Train an LLM on all human knowledge up to 1905 and see if it comes up with General Relativity. It won’t.
We’ll need additional breakthroughs in AI.
>Reinforcement learning, on the other hand, can do that, on a human timescale. But you can't make money quickly from it.
Tools like Claude Code and Codex have used RL to train the model how to use the harness and make a ton of money.
LLMs are artificial general intelligence, as per the Wikipedia definition:
> generalise knowledge, transfer skills between domains, and solve novel problems without task‑specific reprogramming
Even GPT-3 could meet that bar.
I think I'll just keep using AI and then explain to anyone who uses that term that there is no "I" in today's LLMs, and they shouldn't use this term for some years at least. And that when they can, we will have a big problem.
If LLMs have shown us anything it is that AGI or super-human AI isn't on some line, where you either reach it or don't. It's a much higher dimensional concept. LLMs are still, at their core, language models, the term is no lie. Humans have language models in their brains, too. We even know what happens if they end up disconnected from the rest of the brain because there are some unfortunate people who have experienced that for various reasons. There's a few things that can happen, the most interesting of which is when they emit grammatically-correct sentences with no meaning in them. Like, "My green carpet is eating on the corner."
If we consider LLMs as a hypertrophied langauge model, they are blatently, grotesquely superhuman on that dimension.
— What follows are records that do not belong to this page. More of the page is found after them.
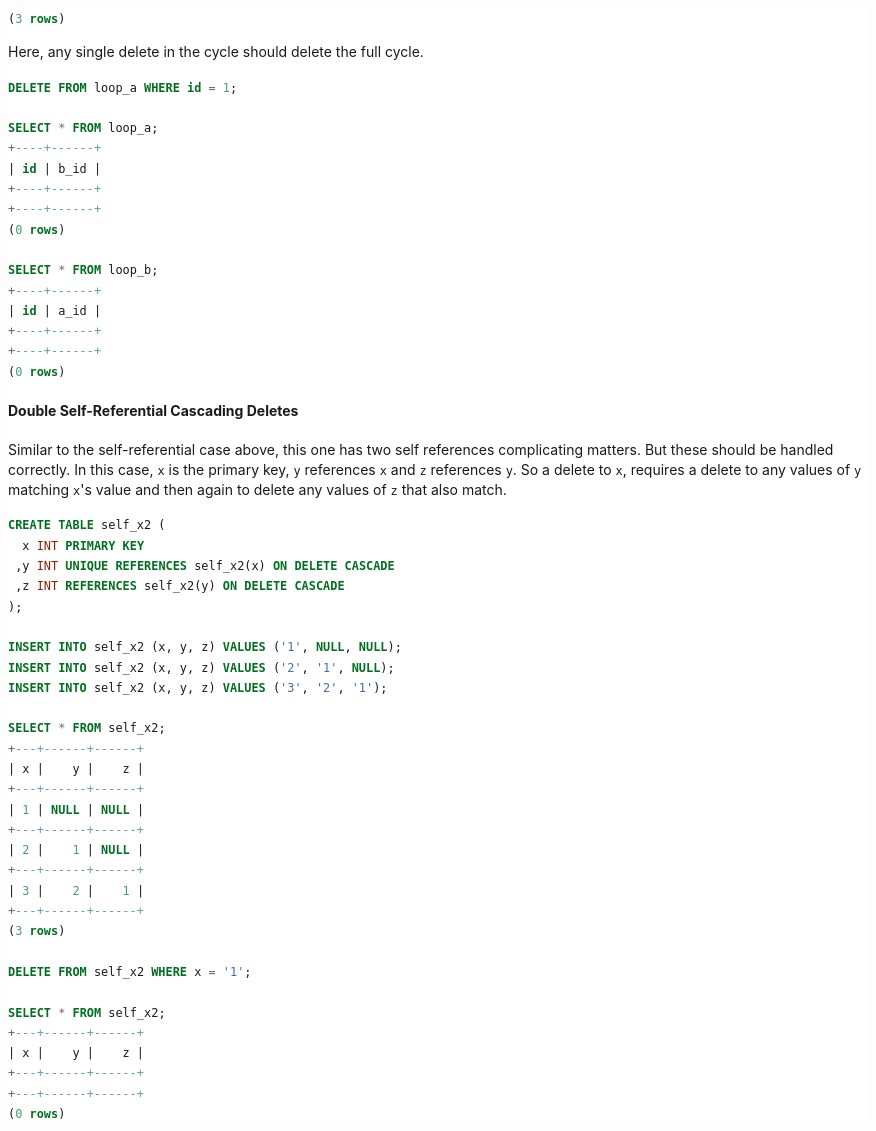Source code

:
```SQL
(3 rows)
```

Here, any single delete in the cycle should delete the full cycle.

```SQL
DELETE FROM loop_a WHERE id = 1;

SELECT * FROM loop_a;
+----+------+
| id | b_id |
+----+------+
+----+------+
(0 rows)

SELECT * FROM loop_b;
+----+------+
| id | a_id |
+----+------+
+----+------+
(0 rows)
```

#### Double Self-Referential Cascading Deletes

Similar to the self-referential case above, this one has two self references
complicating matters. But these should be handled correctly. In this case, `x`
is the primary key, `y` references `x` and `z` references `y`. So a delete to
`x`, requires a delete to any values of `y` matching `x`'s value and then again
to delete any values of `z` that also match.

```SQL
CREATE TABLE self_x2 (
  x INT PRIMARY KEY
 ,y INT UNIQUE REFERENCES self_x2(x) ON DELETE CASCADE
 ,z INT REFERENCES self_x2(y) ON DELETE CASCADE
);

INSERT INTO self_x2 (x, y, z) VALUES ('1', NULL, NULL);
INSERT INTO self_x2 (x, y, z) VALUES ('2', '1', NULL);
INSERT INTO self_x2 (x, y, z) VALUES ('3', '2', '1');

SELECT * FROM self_x2;
+---+------+------+
| x |    y |    z |
+---+------+------+
| 1 | NULL | NULL |
+---+------+------+
| 2 |    1 | NULL |
+---+------+------+
| 3 |    2 |    1 |
+---+------+------+
(3 rows)

DELETE FROM self_x2 WHERE x = '1';

SELECT * FROM self_x2;
+---+------+------+
| x |    y |    z |
+---+------+------+
+---+------+------+
(0 rows)
```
LLMs are way better at not just emitting grammatically-correct content but content with facts in them, related to other facts.
On the other hand, a human language model doesn't require the entire freaking Internet to be poured through it, multiple times (!), in order to start functioning. It works on multiple orders of magnitude less input.
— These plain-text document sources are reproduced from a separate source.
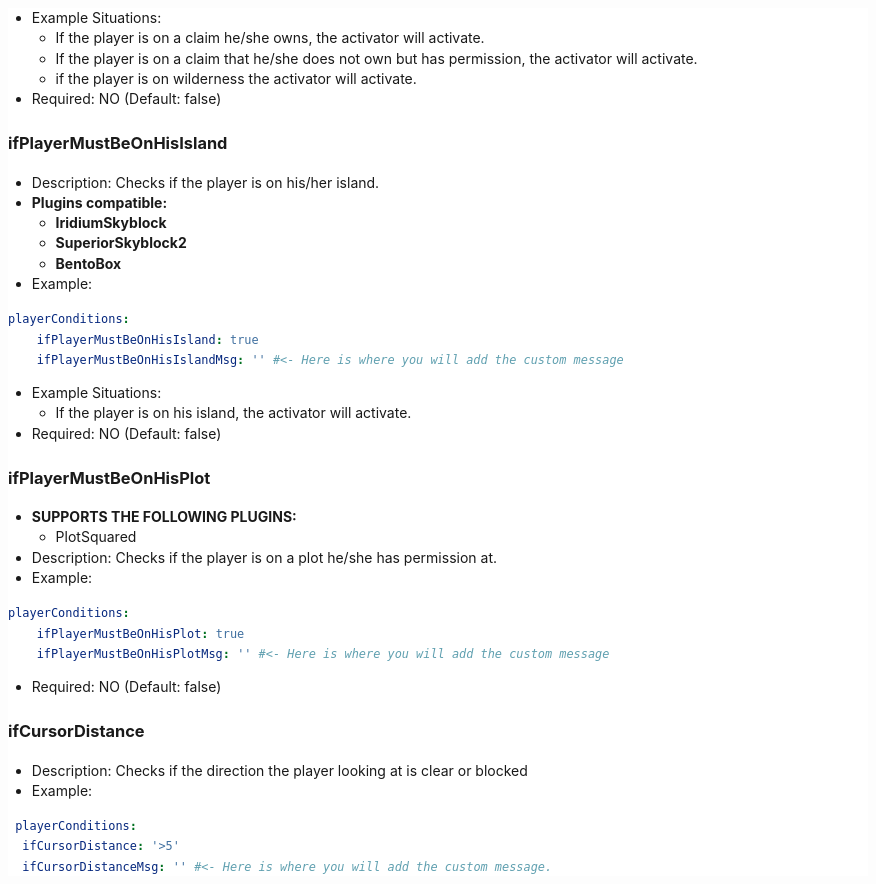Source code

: * Example Situations:
  * If the player is on a claim he/she owns, the activator will activate.
  * If the player is on a claim that he/she does not own but has permission, the activator will activate.
  * if the player is on wilderness the activator will activate.
* Required: NO (Default: false)



### ifPlayerMustBeOnHisIsland

* Description: Checks if the player is on his/her island.
* **Plugins compatible:**
  * **IridiumSkyblock**
  * **SuperiorSkyblock2**
  * **BentoBox**
* Example:

```yaml
playerConditions:
    ifPlayerMustBeOnHisIsland: true
    ifPlayerMustBeOnHisIslandMsg: '' #<- Here is where you will add the custom message
```

* Example Situations:
  * If the player is on his island, the activator will activate.
* Required: NO (Default: false)



### ifPlayerMustBeOnHisPlot

* **SUPPORTS THE FOLLOWING PLUGINS:**
  * PlotSquared
* Description: Checks if the player is on a plot he/she has permission at.
* Example:

```yaml
playerConditions:
    ifPlayerMustBeOnHisPlot: true
    ifPlayerMustBeOnHisPlotMsg: '' #<- Here is where you will add the custom message
```

* Required: NO (Default: false)



### ifCursorDistance

* Description: Checks if the direction the player looking at is clear or blocked
* Example:

```yaml
 playerConditions:
  ifCursorDistance: '>5'
  ifCursorDistanceMsg: '' #<- Here is where you will add the custom message.
```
The "is this AGI" argument is going to continue swirling in circles for the forseeable future because "is this AGI" is not on a line. In some dimensions, current LLMs are astonishingly superhuman. Find me a polyglot who is truly fluent in 20 languages and I'll show you someone who isn't also conversant with PhD-level topics in a dozen fields. And yet at the same time, they are clearly sub-human in that we do hugely more with our input data then they do, and they have certain characteristic holes in their cognition that are stubbornly refusing to go away, and I don't expect they will.
I expect there to be some sort of AI breakthrough at some point that will allow them to both fix some of those cognitive holes, and also, train with vastly less data. No idea what it is, no idea when it will be, but really, is the proposition "LLMs will not be the final manifestation of AI capability for all time" really all that bizarre a claim? I will go out on a limb and say I suspect it's either only one more step the size of "Attention is All You Need", or at most two. It's just hard to know when they'll occur.
AGI just means human level intelligence. I couldn't come up with General Relativity. That doesn't mean I don't have general intelligence.
I don't understand why people are moving the goalposts.
It seems more like people haven't decided on what the goal post is. If AGI is just another human, that's pretty underwhelming. That's why people are imagining something that surpasses humans by heaps and bounds in terms of reasoning, leading to wondrous new discoveries.
Take the wheel. Even that wasn't invented from nothing — rolling logs, round stones, the shape of the sun. The "invention" was recognizing a pattern already present in the physical world and abstracting it. Still training data, just physical and sensory rather than textual.
And that's actually the most honest critique of current LLMs — not that they're architecturally incapable, but that they're missing a data modality. Humans have embodied training data. You don't just read about gravity, you've felt it your whole life. You don't just know fire is hot, you've been near one. That physical grounding gives human cognition a richness that pure text can't fully capture — yet.
Einstein is the same story. He stood on Faraday, Maxwell, Lorentz, and Riemann. General Relativity was an extraordinary synthesis — not a creation from void. If that's the bar for "real" intelligence, most humans don't clear it either. The uncomfortable truth is that human cognition and LLMs aren't categorically different. Everything you've ever "thought" comes from what you've seen, heard, and experienced. That's training data. The brain is a pattern-recognition and synthesis machine, and the attention mechanism in transformers is arguably our best computational model of how associative reasoning actually works.
So the question isn't whether LLMs can invent from nothing — nothing does that, not even us.
Are there still gaps? Sure. Data quality, training methods, physical grounding — these are real problems. But they're engineering problems, not fundamental walls. And we're already moving in that direction — robots learning from physical interaction, multimodal models connecting vision and language, reinforcement learning from real-world feedback. The brain didn't get smart because it has some magic ingredient. It got smart because it had millions of years of rich, embodied, high-stakes training data. We're just earlier in that journey with AI. The foundation is already there — AGI isn't a question of if anymore, it's a question of execution.
Yes, which is available to the model as data prior to 1905.